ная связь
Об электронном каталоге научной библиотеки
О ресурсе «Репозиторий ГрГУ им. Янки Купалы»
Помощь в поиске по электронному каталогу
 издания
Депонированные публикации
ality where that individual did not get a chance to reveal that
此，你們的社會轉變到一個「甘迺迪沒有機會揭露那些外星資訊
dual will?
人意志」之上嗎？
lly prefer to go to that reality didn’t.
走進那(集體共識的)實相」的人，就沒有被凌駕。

....

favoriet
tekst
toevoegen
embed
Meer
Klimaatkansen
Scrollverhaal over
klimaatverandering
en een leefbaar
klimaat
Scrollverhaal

....

#### [THE PROBLEM]
Every line above with the word "Scrollverhaal" belongs in the answer, copied as written.

#### [ANSWER SPACE]
Scrollverhaal over
Scrollverhaal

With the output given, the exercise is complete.